Page extract:
▼

We can check for missing data - e.g. in the gauge worksheet

In [13]:
gauge_df = pd.read_csv('data/communities/gauge.csv')
gauge_df[['Station_Model'] + list(gauge_df.columns[gauge_df.isnull().any()])]

Unnamed: 0,Station_Model,Q2,Q5,Q10,Q50,Q75,Q200,Q1000
0,River Wye SFRM Study_ Halcrow_ August 2010,,1.3,1.31,1.44,1.49,1.63,1.98
1,River Ryton Flood Risk Mapping Study_ JBA_ Mar...,,1.82,1.94,2.2,2.25,,2.75
2,River Leen (QMC) and Day Brook Study_ Black an...,,1.26,1.37,1.8,1.9,2.39,2.84
3,River Wye SFRM Study_ Halcrow_ August 2010,,1.67,1.95,2.38,2.39,2.39,2.64
4,River Derwent Recalibration_ Black and Veatch_...,,,3.86,4.87,5.18,5.57,
5,River Meden Flood Risk Mapping Study_ JBA_ Jun...,,1.01,1.06,1.18,1.21,1.25,1.41
6,River Derwent Confluence SFRM_ JBA_ July 2011,,,2.35,2.43,2.45,2.58,2.69
7,Greater Nottingham SFRA_ Existing Scenario_ Bl...,,,,,,,6.82
8,Flood Modelling of the River Smite_JBA_March 2012,,2.17,2.29,2.44,2.46,2.55,2.71
9,Greater Nottingham SFRA_ Existing Scenario_ Bl...,,4.83,,,,,6.23


And we can identify which studies don't use a Q200 return period

In [14]:
mask = gauge_df['Q200'].isnull()
gauge_df[mask][['Station_Model', 'Q2', 'Q5', 'Q10', 'Q50', 'Q75', 'Q200', 'Q1000']]

Unnamed: 0,Station_Model,Q2,Q5,Q10,Q50,Q75,Q200,Q1000
1,River Ryton Flood Risk Mapping Study_ JBA_ Mar...,,1.82,1.94,2.2,2.25,,2.75
7,Greater Nottingham SFRA_ Existing Scenario_ Bl...,,,,,,,6.82
9,Greater Nottingham SFRA_ Existing Scenario_ Bl...,,4.83,,,,,6.23
17,River Sence Hydraulic Model and Floodplain Map...,,3.14,3.26,3.48,,,
30,River Idle Flood Risk Mapping Study_ JBA_ Marc...,,1.04,1.17,1.46,,,
32,River Erewash SFRM2 Study_ Hyder_ 2013,,2.02,2.19,2.53,2.55,,3.3
34,River Erewash SFRM2 Study_ Hyder_ 2013,,1.52,1.72,2.28,2.35,,3.66
36,River Soar Flood Risk Mapping Study_ Mott Macd...,,1.7,1.9,2.2,,,
50,River Ryton Flood Risk Mapping Study_ JBA_ Mar...,,1.26,1.45,1.78,1.84,,2.24


In [None]:
return_periods = gauge_df[['Q2', 'Q5', 'Q10', 'Q50', 'Q75', 'Q200', 'Q1000']].isnull()
for return_period in return_periods:
   print(return_periods[return_period].value_counts())

In [None]:
property_df = pd.read_csv('data/communities/property.csv')

In [None]:
property_df.columns

In [None]:
np = property_df.iloc(property_df['posttown'])

In [None]:
np

We can now convert the csv files to triple format using the csv2rdf utility. RDF namespaces for subject base names and property basenames. The resulting RDF files are in [Turtle](https://www.w3.org/TR/turtle/) syntax.

▲

(Per-instance keypoint data)
▼

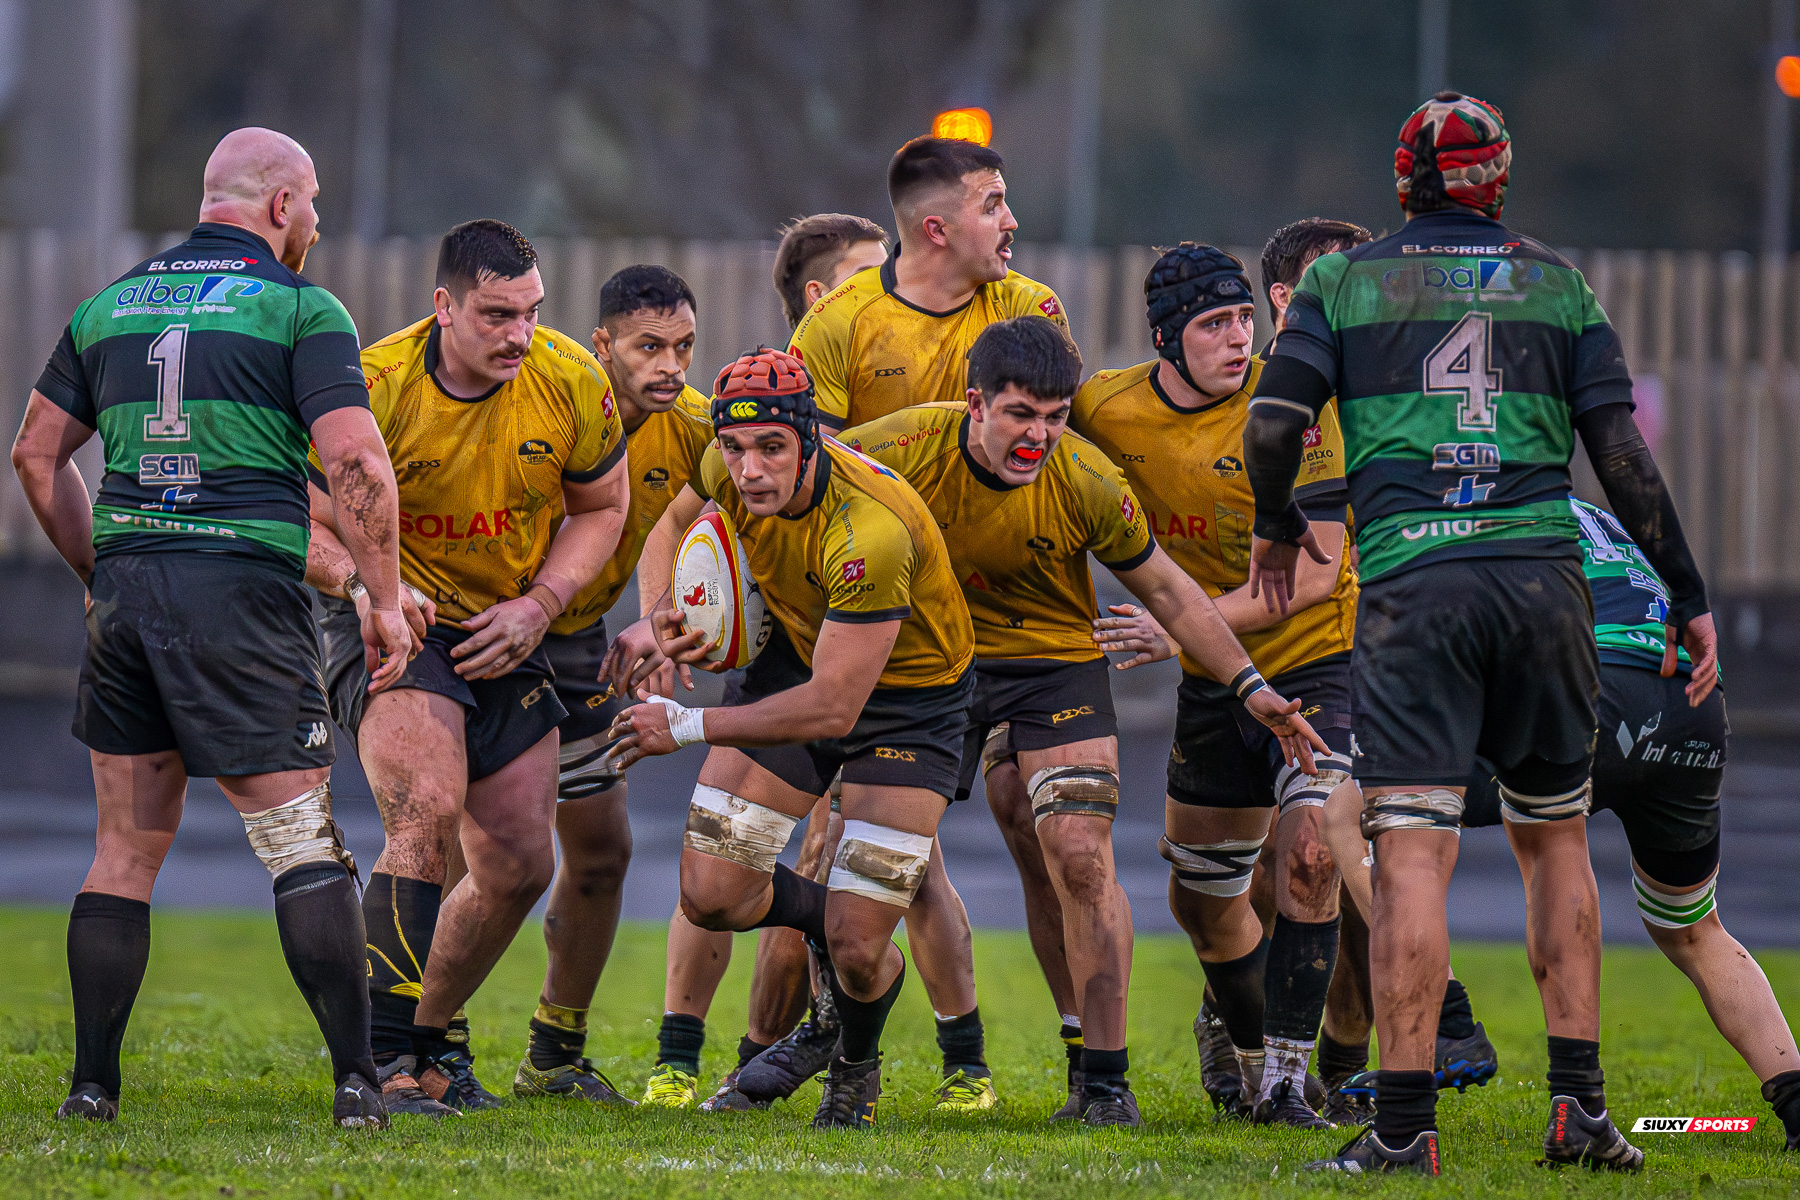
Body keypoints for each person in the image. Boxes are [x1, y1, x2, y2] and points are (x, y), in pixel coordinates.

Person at [1246, 91, 1716, 1174]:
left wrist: (1279, 526)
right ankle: (1580, 1113)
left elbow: (1275, 421)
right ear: (1498, 181)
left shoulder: (1342, 279)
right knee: (1556, 839)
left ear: (1402, 179)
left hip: (1418, 581)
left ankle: (1406, 1127)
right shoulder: (1554, 281)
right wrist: (1685, 595)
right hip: (1546, 583)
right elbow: (1625, 457)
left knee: (1412, 849)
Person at [11, 127, 414, 1128]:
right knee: (299, 839)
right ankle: (359, 1084)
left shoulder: (107, 305)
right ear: (280, 205)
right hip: (241, 596)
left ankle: (92, 1086)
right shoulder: (298, 308)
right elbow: (357, 468)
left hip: (133, 592)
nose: (316, 223)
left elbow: (34, 456)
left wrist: (103, 572)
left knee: (123, 852)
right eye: (313, 203)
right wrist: (388, 597)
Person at [844, 316, 1330, 1127]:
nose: (1040, 434)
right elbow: (782, 476)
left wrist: (1250, 687)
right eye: (1020, 414)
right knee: (870, 868)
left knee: (1078, 854)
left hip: (1052, 668)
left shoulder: (1089, 479)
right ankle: (839, 1049)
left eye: (1057, 416)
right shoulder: (895, 451)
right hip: (935, 667)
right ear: (974, 404)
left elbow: (1171, 593)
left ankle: (1105, 1083)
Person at [663, 218, 996, 1116]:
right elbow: (671, 528)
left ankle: (848, 1053)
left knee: (857, 945)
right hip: (805, 661)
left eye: (772, 447)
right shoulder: (727, 466)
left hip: (910, 707)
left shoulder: (868, 530)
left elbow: (836, 706)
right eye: (737, 449)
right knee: (711, 891)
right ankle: (844, 945)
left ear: (810, 436)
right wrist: (661, 610)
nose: (752, 468)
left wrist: (688, 724)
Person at [308, 219, 630, 1116]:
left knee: (523, 860)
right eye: (496, 315)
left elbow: (603, 505)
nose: (518, 335)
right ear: (443, 306)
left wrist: (543, 604)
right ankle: (377, 1069)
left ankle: (426, 1042)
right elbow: (293, 505)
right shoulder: (370, 384)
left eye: (530, 313)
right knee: (425, 812)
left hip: (508, 627)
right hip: (392, 623)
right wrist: (374, 586)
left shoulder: (571, 381)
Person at [1070, 242, 1359, 1129]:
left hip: (1314, 662)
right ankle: (1241, 1042)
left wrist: (1176, 626)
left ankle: (1287, 1079)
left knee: (1313, 855)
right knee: (1202, 898)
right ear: (1165, 338)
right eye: (1214, 325)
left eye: (1245, 319)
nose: (1240, 339)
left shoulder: (1298, 400)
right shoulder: (1103, 411)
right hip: (1213, 683)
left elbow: (1313, 576)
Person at [499, 265, 715, 1106]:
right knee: (462, 846)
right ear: (601, 347)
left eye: (684, 347)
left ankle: (554, 1056)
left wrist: (661, 619)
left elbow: (731, 539)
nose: (671, 365)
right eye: (649, 346)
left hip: (580, 645)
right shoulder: (541, 403)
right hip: (484, 634)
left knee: (601, 851)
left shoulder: (697, 429)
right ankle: (408, 1041)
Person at [788, 136, 1067, 431]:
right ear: (936, 230)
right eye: (991, 207)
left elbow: (1052, 442)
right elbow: (811, 462)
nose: (1011, 221)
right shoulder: (835, 322)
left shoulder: (1030, 307)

▲

Study questions:
(1) Answer these about the notebook extract:
(a) Which CSV file is loaded into gauge_df?
(b) Which column does the mask test for null values?
(c) In what syntax are the resulting RDF files?
(2) Copy the notebook extract from "for return_period in" to "np = property_df.iloc(property_df['posttown'])", inclusive, and substitute "prop_df" for "property_df" wherever it occurs.
Answer from the notebook extract alone.

Solutions to each task:
(1)
(a) data/communities/gauge.csv
(b) Q200
(c) Turtle

(2)
for return_period in return_periods:
   print(return_periods[return_period].value_counts())

In [None]:
prop_df = pd.read_csv('data/communities/property.csv')

In [None]:
prop_df.columns

In [None]:
np = prop_df.iloc(prop_df['posttown'])